What you are asked to do – The answer is a stretch of the material below, returned exactly: the line containing "This email was", the line containing "Try it FREE today.", and all lines between.

Data records –
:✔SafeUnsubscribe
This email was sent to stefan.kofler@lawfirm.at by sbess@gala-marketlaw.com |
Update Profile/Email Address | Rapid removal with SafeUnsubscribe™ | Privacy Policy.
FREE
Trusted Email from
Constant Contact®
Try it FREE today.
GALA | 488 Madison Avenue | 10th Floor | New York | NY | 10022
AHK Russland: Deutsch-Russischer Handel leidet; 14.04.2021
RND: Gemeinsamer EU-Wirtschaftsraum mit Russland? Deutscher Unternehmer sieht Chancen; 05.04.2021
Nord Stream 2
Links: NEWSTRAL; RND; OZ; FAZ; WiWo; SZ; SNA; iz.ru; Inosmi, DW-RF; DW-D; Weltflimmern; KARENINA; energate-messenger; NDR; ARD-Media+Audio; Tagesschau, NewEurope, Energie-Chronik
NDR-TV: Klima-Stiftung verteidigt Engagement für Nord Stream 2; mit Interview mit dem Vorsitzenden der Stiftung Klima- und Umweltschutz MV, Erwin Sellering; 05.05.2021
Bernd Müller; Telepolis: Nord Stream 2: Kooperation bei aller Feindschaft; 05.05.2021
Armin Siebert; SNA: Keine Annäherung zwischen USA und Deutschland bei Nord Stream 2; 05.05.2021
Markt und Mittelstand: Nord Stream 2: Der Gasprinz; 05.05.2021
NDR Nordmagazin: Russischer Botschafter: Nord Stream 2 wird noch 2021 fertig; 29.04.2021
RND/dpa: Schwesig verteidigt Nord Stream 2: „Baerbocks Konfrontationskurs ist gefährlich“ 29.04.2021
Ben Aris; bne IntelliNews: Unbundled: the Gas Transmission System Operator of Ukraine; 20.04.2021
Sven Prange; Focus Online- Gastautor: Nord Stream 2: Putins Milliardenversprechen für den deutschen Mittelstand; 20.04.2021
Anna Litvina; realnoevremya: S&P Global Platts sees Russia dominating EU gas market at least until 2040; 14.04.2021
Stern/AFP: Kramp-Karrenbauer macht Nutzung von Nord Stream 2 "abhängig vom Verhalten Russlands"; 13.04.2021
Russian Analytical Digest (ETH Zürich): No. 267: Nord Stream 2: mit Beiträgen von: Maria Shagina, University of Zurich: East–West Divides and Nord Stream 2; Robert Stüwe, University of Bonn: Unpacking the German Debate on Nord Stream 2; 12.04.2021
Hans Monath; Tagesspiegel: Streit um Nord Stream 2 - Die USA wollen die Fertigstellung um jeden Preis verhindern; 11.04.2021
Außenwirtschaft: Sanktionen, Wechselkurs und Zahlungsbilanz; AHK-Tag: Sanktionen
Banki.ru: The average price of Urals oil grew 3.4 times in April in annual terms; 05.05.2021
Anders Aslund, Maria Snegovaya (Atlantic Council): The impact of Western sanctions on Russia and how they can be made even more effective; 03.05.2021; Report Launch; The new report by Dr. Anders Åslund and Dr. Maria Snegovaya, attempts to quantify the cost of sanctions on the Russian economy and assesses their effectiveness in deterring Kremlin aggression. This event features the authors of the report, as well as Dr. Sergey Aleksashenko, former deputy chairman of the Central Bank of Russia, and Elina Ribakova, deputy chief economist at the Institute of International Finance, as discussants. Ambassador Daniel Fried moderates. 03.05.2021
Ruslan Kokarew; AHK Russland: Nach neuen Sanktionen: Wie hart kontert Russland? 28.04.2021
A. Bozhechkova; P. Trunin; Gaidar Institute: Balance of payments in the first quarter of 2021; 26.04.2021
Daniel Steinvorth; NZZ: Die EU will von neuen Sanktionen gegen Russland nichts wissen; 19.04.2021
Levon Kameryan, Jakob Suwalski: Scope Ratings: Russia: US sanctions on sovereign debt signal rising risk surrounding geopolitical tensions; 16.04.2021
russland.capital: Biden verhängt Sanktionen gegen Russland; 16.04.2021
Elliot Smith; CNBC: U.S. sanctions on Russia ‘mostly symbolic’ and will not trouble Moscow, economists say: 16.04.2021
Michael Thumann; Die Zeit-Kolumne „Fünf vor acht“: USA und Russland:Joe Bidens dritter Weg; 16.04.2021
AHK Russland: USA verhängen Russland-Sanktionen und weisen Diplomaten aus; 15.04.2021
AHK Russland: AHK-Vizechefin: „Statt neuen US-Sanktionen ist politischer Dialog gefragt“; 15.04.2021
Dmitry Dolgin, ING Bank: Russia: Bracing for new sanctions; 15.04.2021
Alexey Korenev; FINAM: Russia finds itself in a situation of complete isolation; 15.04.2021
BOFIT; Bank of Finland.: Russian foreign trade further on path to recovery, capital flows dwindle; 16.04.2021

Task output –
This email was sent to stefan.kofler@lawfirm.at by sbess@gala-marketlaw.com |
Update Profile/Email Address | Rapid removal with SafeUnsubscribe™ | Privacy Policy.
FREE
Trusted Email from
Constant Contact®
Try it FREE today.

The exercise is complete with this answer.